INRIA PARIS 10h30 Salle JLL
Francis Bach (SIERRA) [SLIDES]
Title: Submodular Functions: from Discrete to Continous Domains
Résumé: Submodular set-functions have many applications in combinatorial optimization, as they can be minimized and approximately maximized in polynomial time. A key element in many of the algorithms and analyses is the possibility of extending the submodular set-function to a convex function, which opens up tools from convex optimization. Submodularity goes beyond set-functions and has naturally been considered for problems with multiple labels or for functions defined on continuous domains, where it corresponds essentially to cross second-derivatives being nonpositive. In this paper, we show that most results relating submodularity and convexity for set-functions can be extended to all submodular functions. In particular, (a) we naturally define a continuous extension in a set of probability measures, (b) show that the extension is convex if and only if the original function is submodular, (c) prove that the problem of minimizing a submodular function is equivalent to a typically non-smooth convex optimization problem, and (d) propose another convex optimization problem with better computational properties (e.g., a smooth dual problem). Most of these extensions from the set-function situation are obtained by drawing links with the theory of multi-marginal optimal transport, which provides also a new interpretation of existing results for set-functions. We then provide practical algorithms to minimize generic submodular functions on discrete domains, with associated convergence rates. (available at https://hal.archives-ouvertes.fr/hal-01222319v2/document)

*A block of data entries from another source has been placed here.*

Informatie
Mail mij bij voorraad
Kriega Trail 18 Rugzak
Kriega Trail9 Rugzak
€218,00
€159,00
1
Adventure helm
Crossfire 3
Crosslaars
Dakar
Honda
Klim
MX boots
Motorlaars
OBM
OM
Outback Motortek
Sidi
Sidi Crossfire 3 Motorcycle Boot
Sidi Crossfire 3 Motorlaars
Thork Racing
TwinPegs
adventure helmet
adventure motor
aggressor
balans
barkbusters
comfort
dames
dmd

Bernhart Schmitzer (MOKAPLAN)
Title: A Stabilized Sparse Sinkhorn Algorithm
Abstract: Sinkhorn’s matrix scaling algorithm is a simple way to solve entropy regularized optimal transport problems. It is almost trivial to implement, apt for parallelization and relatively fast for large to moderate regularization strength. However, as regularization becomes smaller, it takes an increasing number of iterations to converge and becomes numerically unstable due to the limited precision of floating point variables. Moreover, as the problem size increases, it becomes increasingly expensive to compute convolutions with the dense matrix kernel, and it may even become impossible to store the full kernel in memory. We propose a number of adaptations to the algorithm to overcome the limitations of small regularization and large problems: log-domain parametrization of the scaling factors, gradual decreasing of the regluarization parameter, and a hierarchical multi-scale scheme with sparse sub-sampling of the kernel. It turns out that the adaptations work best, when applied in careful combination.